There, got it? CAMRA, which everyone should know arose in response to the rise of execrable keg beers like Watney’s Red Barrel is, forty years on, still toeing the party line, even in face of such wonderful developments as the globalization of craft beer and the emergence of a new breed of breweries in the UK, some of which, yes, produce characterful and tasty keg or filtered bottled beer in place of or in addition to cask versions of same.

As someone who visits the United Kingdom frequently – I’m on my way back in a couple of months, in fact – I am as big a fan as anyone of well-kept cask-conditioned ale. It’s pretty much all I drink when I’m over there. But come on, CAMRA, it’s no longer the be-all and end-all! There is a lot of good bottled and kegged beer available in London and beyond today, much of it far better than some of the crap cask ale I’ve been served during my visits. No one is suggesting you change the organization’s name or completely rewrite your mandate, but sticking to method of dispense as the sole defining factor of your existence is myopic at best and sheer lunacy at worst.

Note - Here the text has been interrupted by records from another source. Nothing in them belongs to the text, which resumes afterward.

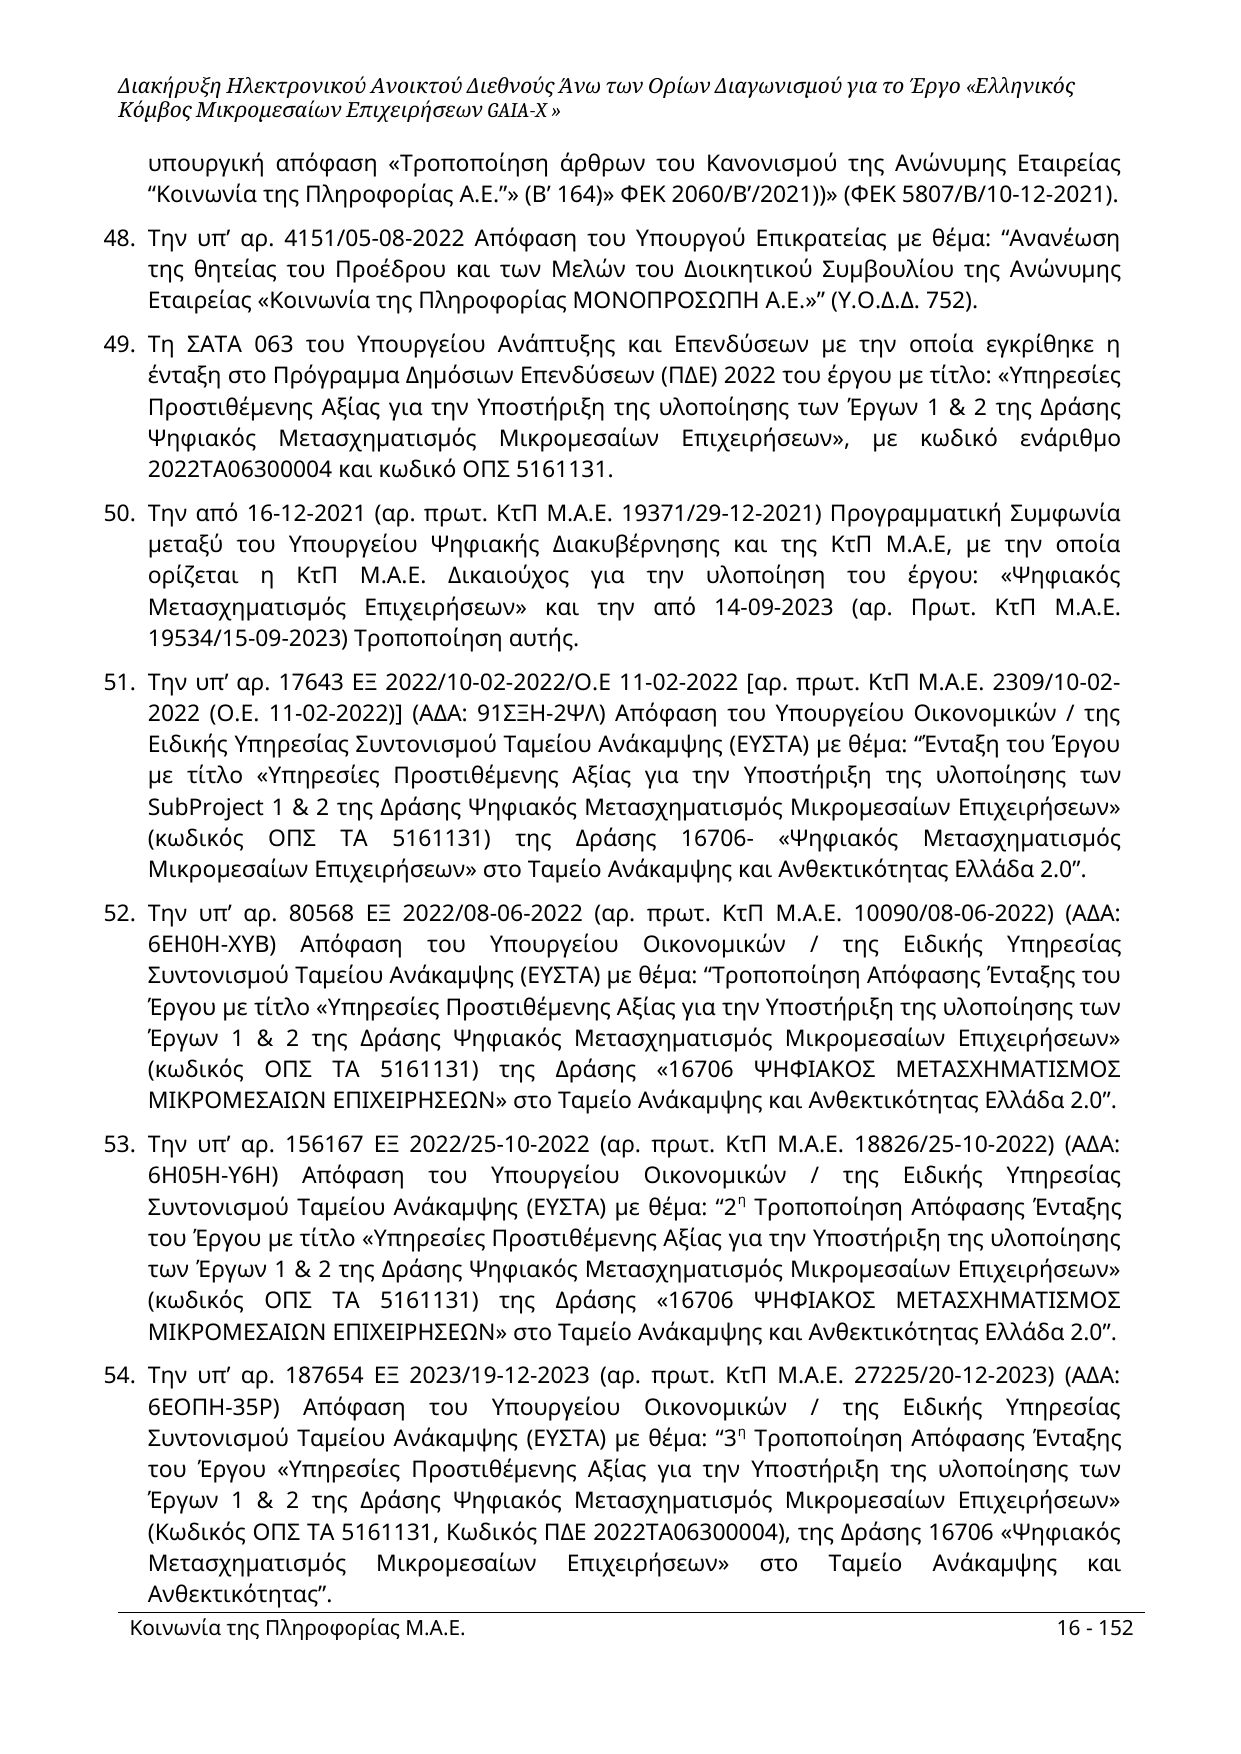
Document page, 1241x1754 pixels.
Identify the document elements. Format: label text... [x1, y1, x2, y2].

list Την υπ’ αρ. 4151/05-08-2022 Απόφαση του Υπουργού Επικρατείας με θέμα: “Ανανέωση της θητείας του Προέδρου και των Μελών του Διοικητικού Συμβουλίου της Ανώνυμης Εταιρείας «Κοινωνία της Πληροφορίας ΜΟΝΟΠΡΟΣΩΠΗ Α.Ε.»” (Υ.Ο.Δ.Δ. 752). [103, 222, 1122, 316]
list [103, 147, 1122, 209]
list Την υπ’ αρ. 156167 ΕΞ 2022/25-10-2022 (αρ. πρωτ. ΚτΠ Μ.Α.Ε. 18826/25-10-2022) (ΑΔΑ: 6Η05Η-Υ6Η) Απόφαση του Υπουργείου Οικονομικών / της Ειδικής Υπηρεσίας Συντονισμού Ταμείου Ανάκαμψης (ΕΥΣΤΑ) με θέμα: “2η Τροποποίηση Απόφασης Ένταξης του Έργου με τίτλο «Υπηρεσίες Προστιθέμενης Αξίας για την Υποστήριξη της υλοποίησης των Έργων 1 & 2 της Δράσης Ψηφιακός Μετασχηματισμός Μικρομεσαίων Επιχειρήσεων» (κωδικός ΟΠΣ ΤΑ 5161131) της Δράσης «16706 ΨΗΦΙΑΚΟΣ ΜΕΤΑΣΧΗΜΑΤΙΣΜΟΣ ΜΙΚΡΟΜΕΣΑΙΩΝ ΕΠΙΧΕΙΡΗΣΕΩΝ» στο Ταμείο Ανάκαμψης και Ανθεκτικότητας Ελλάδα 2.0”. [103, 1128, 1122, 1347]
list Την υπ’ αρ. 80568 ΕΞ 2022/08-06-2022 (αρ. πρωτ. ΚτΠ Μ.Α.Ε. 10090/08-06-2022) (ΑΔΑ: 6ΕΗ0Η-ΧΥΒ) Απόφαση του Υπουργείου Οικονομικών / της Ειδικής Υπηρεσίας Συντονισμού Ταμείου Ανάκαμψης (ΕΥΣΤΑ) με θέμα: “Τροποποίηση Απόφασης Ένταξης του Έργου με τίτλο «Υπηρεσίες Προστιθέμενης Αξίας για την Υποστήριξη της υλοποίησης των Έργων 1 & 2 της Δράσης Ψηφιακός Μετασχηματισμός Μικρομεσαίων Επιχειρήσεων» (κωδικός ΟΠΣ ΤΑ 5161131) της Δράσης «16706 ΨΗΦΙΑΚΟΣ ΜΕΤΑΣΧΗΜΑΤΙΣΜΟΣ ΜΙΚΡΟΜΕΣΑΙΩΝ ΕΠΙΧΕΙΡΗΣΕΩΝ» στο Ταμείο Ανάκαμψης και Ανθεκτικότητας Ελλάδα 2.0”. [103, 897, 1122, 1116]
list Την υπ’ αρ. 187654 ΕΞ 2023/19-12-2023 (αρ. πρωτ. ΚτΠ Μ.Α.Ε. 27225/20-12-2023) (ΑΔΑ: 6ΕΟΠΗ-35Ρ) Απόφαση του Υπουργείου Οικονομικών / της Ειδικής Υπηρεσίας Συντονισμού Ταμείου Ανάκαμψης (ΕΥΣΤΑ) με θέμα: “3η Τροποποίηση Απόφασης Ένταξης του Έργου «Υπηρεσίες Προστιθέμενης Αξίας για την Υποστήριξη της υλοποίησης των Έργων 1 & 2 της Δράσης Ψηφιακός Μετασχηματισμός Μικρομεσαίων Επιχειρήσεων» (Κωδικός ΟΠΣ ΤΑ 5161131, Κωδικός ΠΔΕ 2022ΤΑ06300004), της Δράσης 16706 «Ψηφιακός Μετασχηματισμός Μικρομεσαίων Επιχειρήσεων» στο Ταμείο Ανάκαμψης και Ανθεκτικότητας”. [103, 1359, 1122, 1609]
list Τη ΣΑΤΑ 063 του Υπουργείου Ανάπτυξης και Επενδύσεων με την οποία εγκρίθηκε η ένταξη στο Πρόγραμμα Δημόσιων Επενδύσεων (ΠΔΕ) 2022 του έργου με τίτλο: «Υπηρεσίες Προστιθέμενης Αξίας για την Υποστήριξη της υλοποίησης των Έργων 1 & 2 της Δράσης Ψηφιακός Μετασχηματισμός Μικρομεσαίων Επιχειρήσεων», με κωδικό ενάριθμο 2022ΤΑ06300004 και κωδικό ΟΠΣ 5161131. [103, 328, 1122, 484]
list Την υπ’ αρ. 17643 ΕΞ 2022/10-02-2022/Ο.Ε 11-02-2022 [αρ. πρωτ. ΚτΠ Μ.Α.Ε. 2309/10-02-2022 (Ο.Ε. 11-02-2022)] (ΑΔΑ: 91ΣΞΗ-2ΨΛ) Απόφαση του Υπουργείου Οικονομικών / της Ειδικής Υπηρεσίας Συντονισμού Ταμείου Ανάκαμψης (ΕΥΣΤΑ) με θέμα: “Ένταξη του Έργου με τίτλο «Υπηρεσίες Προστιθέμενης Αξίας για την Υποστήριξη της υλοποίησης των SubProject 1 & 2 της Δράσης Ψηφιακός Μετασχηματισμός Μικρομεσαίων Επιχειρήσεων» (κωδικός ΟΠΣ ΤΑ 5161131) της Δράσης 16706- «Ψηφιακός Μετασχηματισμός Μικρομεσαίων Επιχειρήσεων» στο Ταμείο Ανάκαμψης και Ανθεκτικότητας Ελλάδα 2.0”. [103, 666, 1122, 884]
list Την από 16-12-2021 (αρ. πρωτ. ΚτΠ Μ.Α.Ε. 19371/29-12-2021) Προγραμματική Συμφωνία μεταξύ του Υπουργείου Ψηφιακής Διακυβέρνησης και της ΚτΠ Μ.Α.Ε, με την οποία ορίζεται η ΚτΠ Μ.Α.Ε. Δικαιούχος για την υλοποίηση του έργου: «Ψηφιακός Μετασχηματισμός Επιχειρήσεων» και την από 14-09-2023 (αρ. Πρωτ. ΚτΠ Μ.Α.Ε. 19534/15-09-2023) Τροποποίηση αυτής. [103, 497, 1122, 653]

Two trips ago in London, Jay Brooks and I went on a tear of tasting during which every single cask-conditioned brew we tasted for about ten or more in a row was badly affected by diacetyl. I’m talking serious butter bombs! After which a glass of clean, good quality, keg-dispensed pilsner would have gone down a treat. And CAMRA, that occurred at your flagship event, the Great British Beer Festival!

Bottom line, for this CAMRA member: It’s what is in my glass that counts, not how it got there.